While in the short term we can experience cyclical underperformance from international (or domestic) equities, for long-term investors, a strategic weighting to a mix of both markets has been empirically shown to provide superior risk-adjusted returns.
This may be difficult to believe based on the key behavioral factor at play here: recency bias. According to Buckingham Strategic Wealth’s Larry Swedroe:
“For many financial advisors, the current run of outperformance for U.S. over international equities has made it increasingly challenging to communicate with clients about the wisdom of diversifying globally. And while the numbers from the last 15 years look bad enough on their own, certain behavioral biases such as recency bias (which can cause people to overweight the importance of recent events over those that occurred farther in the past) and confusing the familiar with the safe (which can lead to U.S. investors downplaying how risky U.S. equities really are) have made international diversification look even worse in the eyes of the investing public.”
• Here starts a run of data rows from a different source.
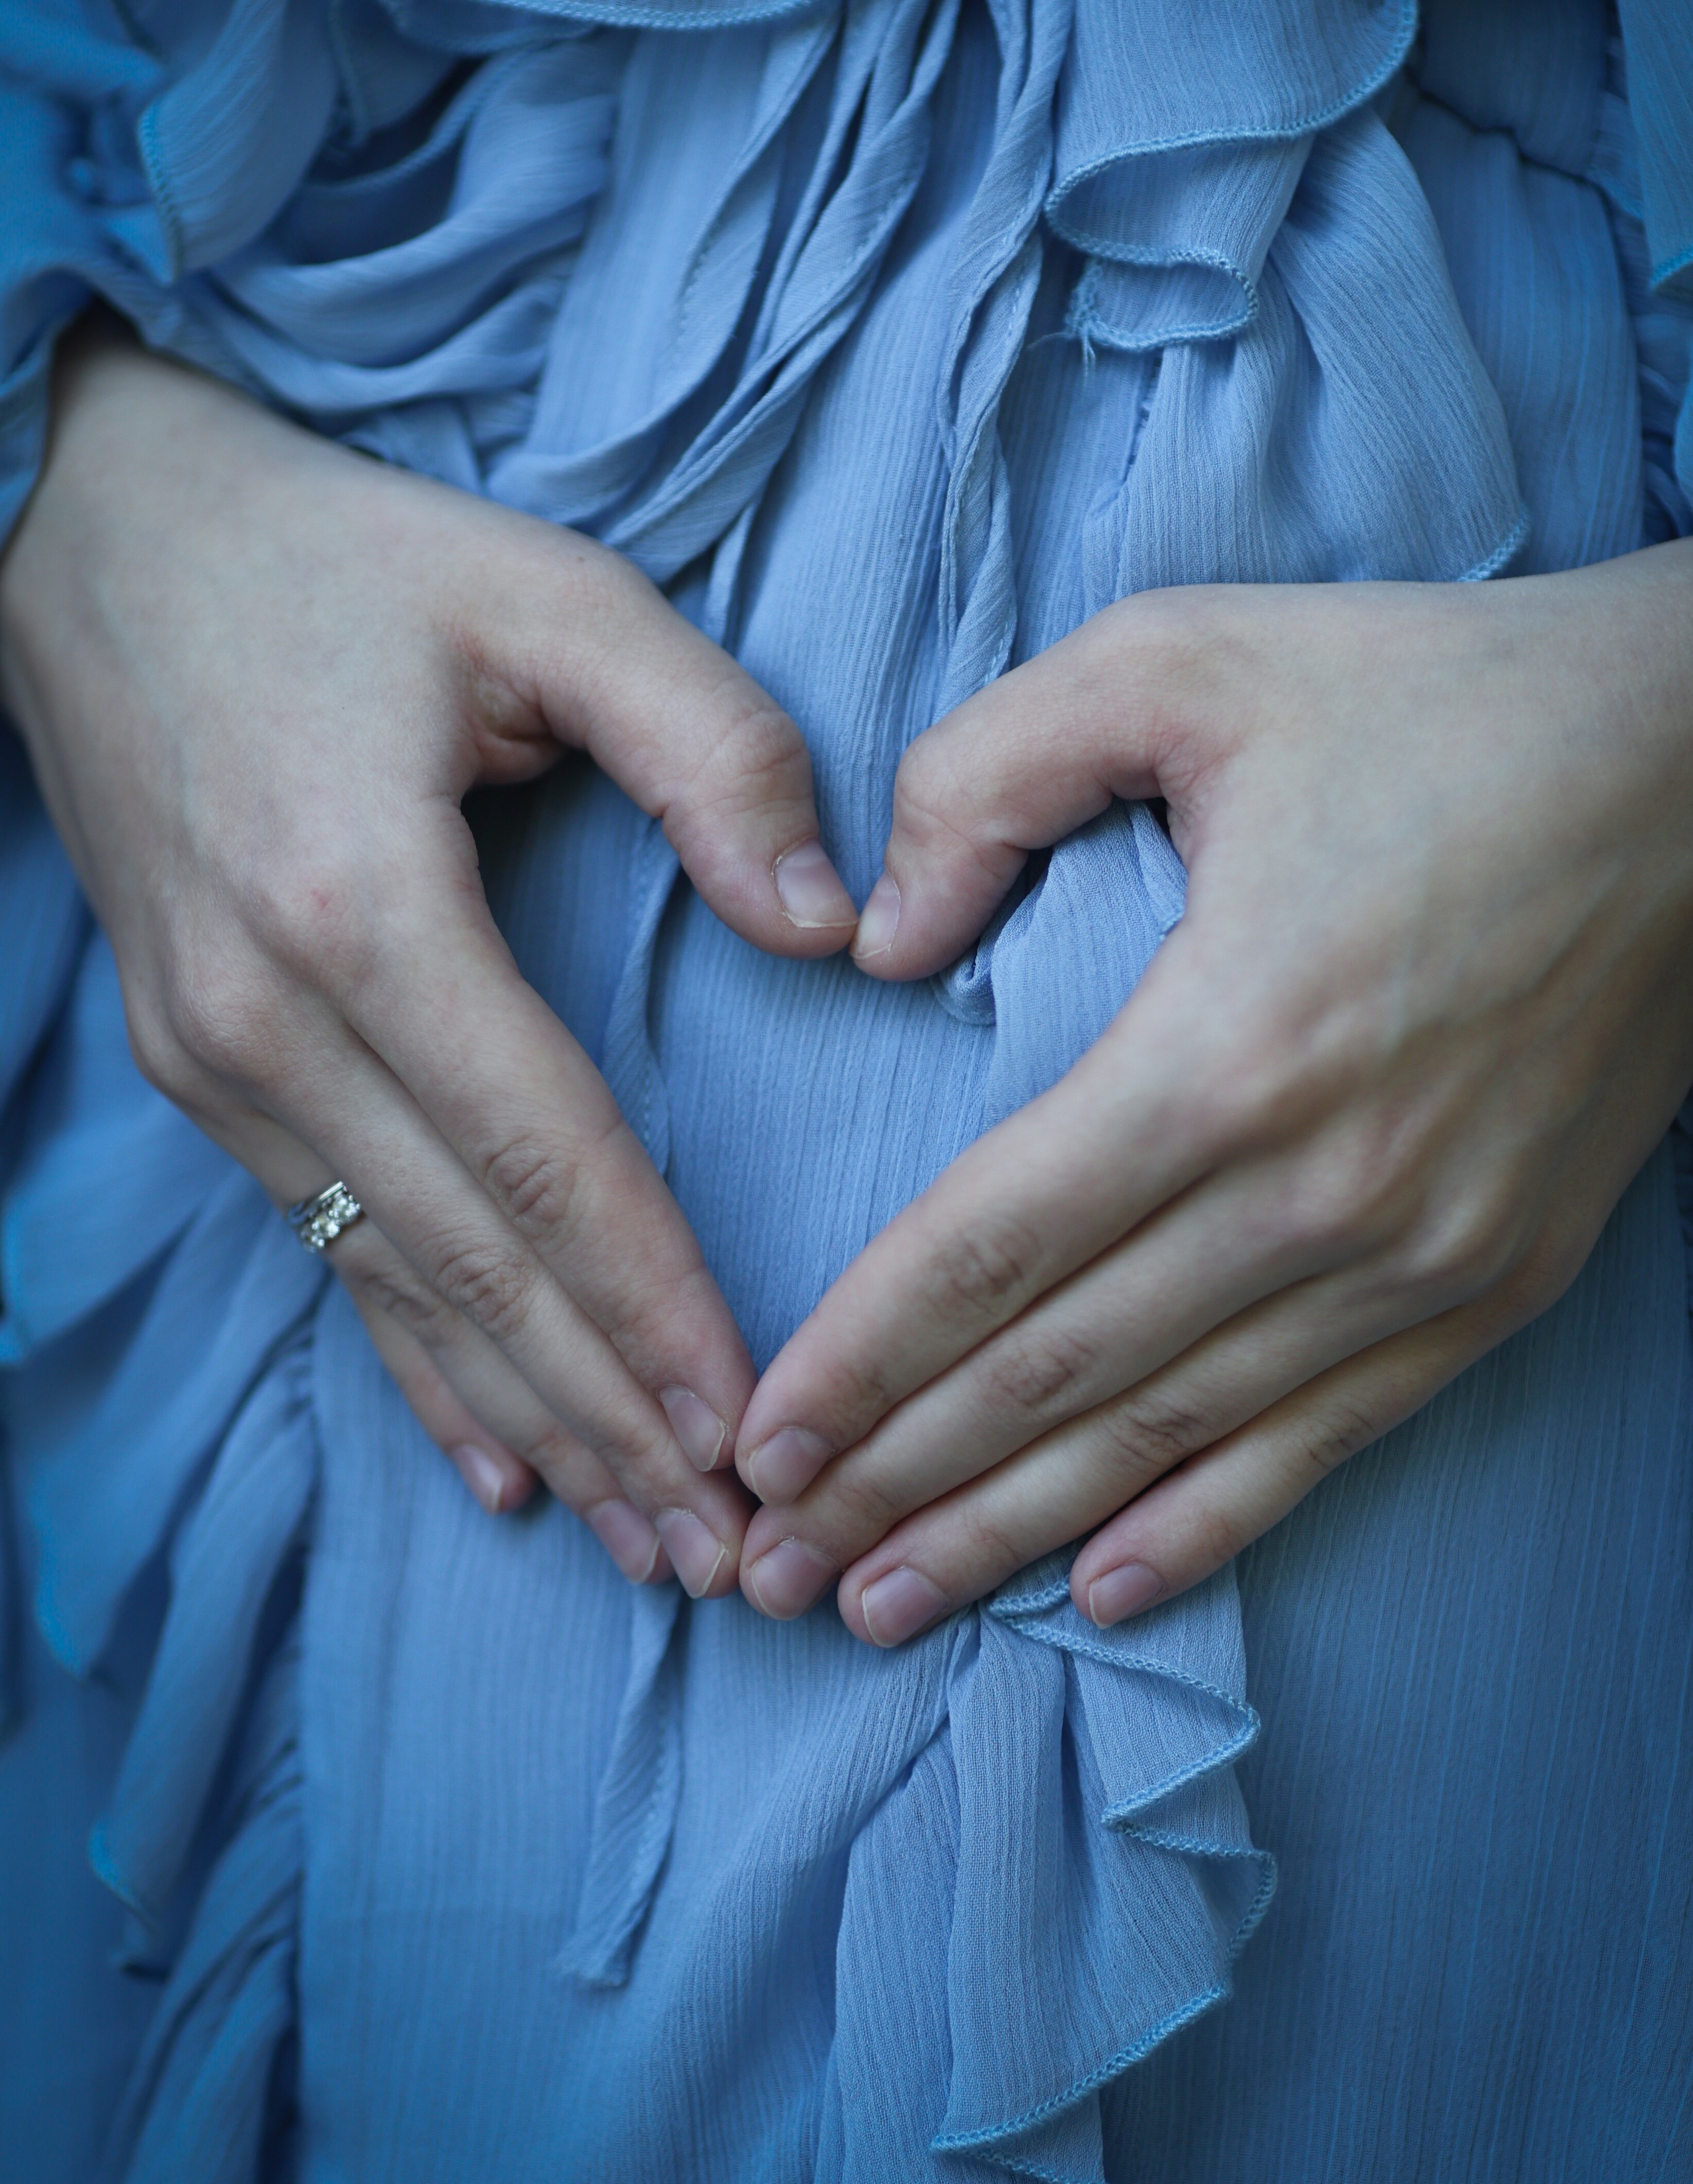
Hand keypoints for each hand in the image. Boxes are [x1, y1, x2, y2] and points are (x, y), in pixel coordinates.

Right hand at [0, 323, 858, 1593]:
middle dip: (610, 1415)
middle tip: (732, 1552)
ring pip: (398, 1282)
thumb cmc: (345, 561)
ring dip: (532, 1420)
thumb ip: (711, 746)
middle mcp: (265, 1017)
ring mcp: (212, 1055)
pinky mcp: (197, 1060)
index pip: (542, 1157)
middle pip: (470, 1260)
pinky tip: (496, 1466)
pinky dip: (418, 1363)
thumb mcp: (550, 595)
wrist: (100, 537)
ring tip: (648, 1541)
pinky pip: (326, 1247)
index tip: (756, 1422)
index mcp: (360, 906)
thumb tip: (828, 929)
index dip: (654, 1303)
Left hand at [733, 553, 1692, 1640]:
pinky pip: (1329, 1438)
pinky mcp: (1497, 1278)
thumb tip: (874, 941)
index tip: (760, 1443)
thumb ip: (986, 776)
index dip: (862, 1357)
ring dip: (1017, 1529)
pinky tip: (1106, 1589)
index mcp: (1229, 1041)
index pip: (993, 1245)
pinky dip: (1211, 1522)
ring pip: (1176, 1431)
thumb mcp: (1180, 658)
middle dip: (899, 1480)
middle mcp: (1324, 1187)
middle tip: (772, 1571)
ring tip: (885, 1608)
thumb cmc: (1433, 697)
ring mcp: (1424, 1256)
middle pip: (1061, 1370)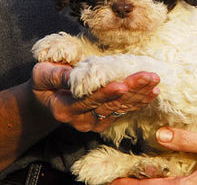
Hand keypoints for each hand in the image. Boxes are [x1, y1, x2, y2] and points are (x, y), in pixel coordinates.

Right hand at [31, 62, 159, 131]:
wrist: (46, 101)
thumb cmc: (44, 83)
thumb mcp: (42, 74)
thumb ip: (56, 75)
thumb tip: (72, 74)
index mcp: (64, 108)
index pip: (89, 100)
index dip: (107, 93)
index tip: (123, 85)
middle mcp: (81, 120)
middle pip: (110, 104)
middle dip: (132, 89)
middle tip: (150, 76)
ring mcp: (94, 123)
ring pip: (121, 108)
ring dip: (140, 95)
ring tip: (155, 81)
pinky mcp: (103, 120)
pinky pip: (123, 111)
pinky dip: (139, 102)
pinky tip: (152, 92)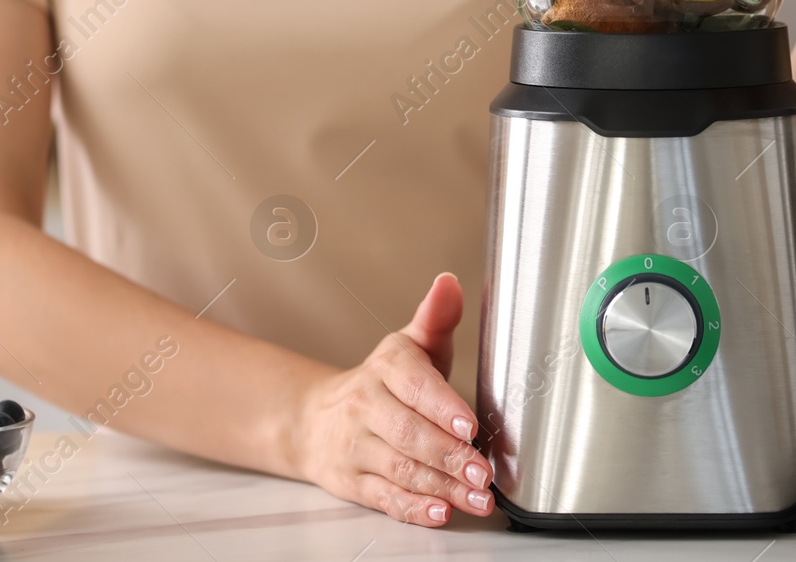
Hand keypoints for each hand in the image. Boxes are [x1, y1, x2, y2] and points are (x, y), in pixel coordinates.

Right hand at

In addition to recency favoring U.S. equities, it’s also rather important to understand the source of U.S. outperformance since the 1990s, which has ultimately been due to multiple expansion. As we mentioned earlier, one of the key catalysts to a regime shift in market performance trends could be multiple contraction, which the United States has not, by and large, experienced over the last 30-odd years.
According to AQR’s “International Diversification – Still Not Crazy after All These Years,” the trend of “richening valuations” in the United States has pushed relative valuations to international equities to their highest levels in recent years. AQR’s conclusion? The price that investors have been willing to pay for U.S. fundamentals is likely not repeatable.
“If anything, valuations have a slight tendency to mean revert, at least when they are at extreme levels.”
All this evidence combined brings us back to the original question: How should an international position be sized within portfolios?
With consideration given to the size of the global opportunity set, cyclical performance, optimized volatility management, and headwinds to U.S. markets, we advise the implementation of an allocation to international stocks based on the global equity benchmark. While this allocation is a strategic, or baseline, allocation, there are merits to active tilts around this weighting scheme given changes in fundamental outlook on the global market.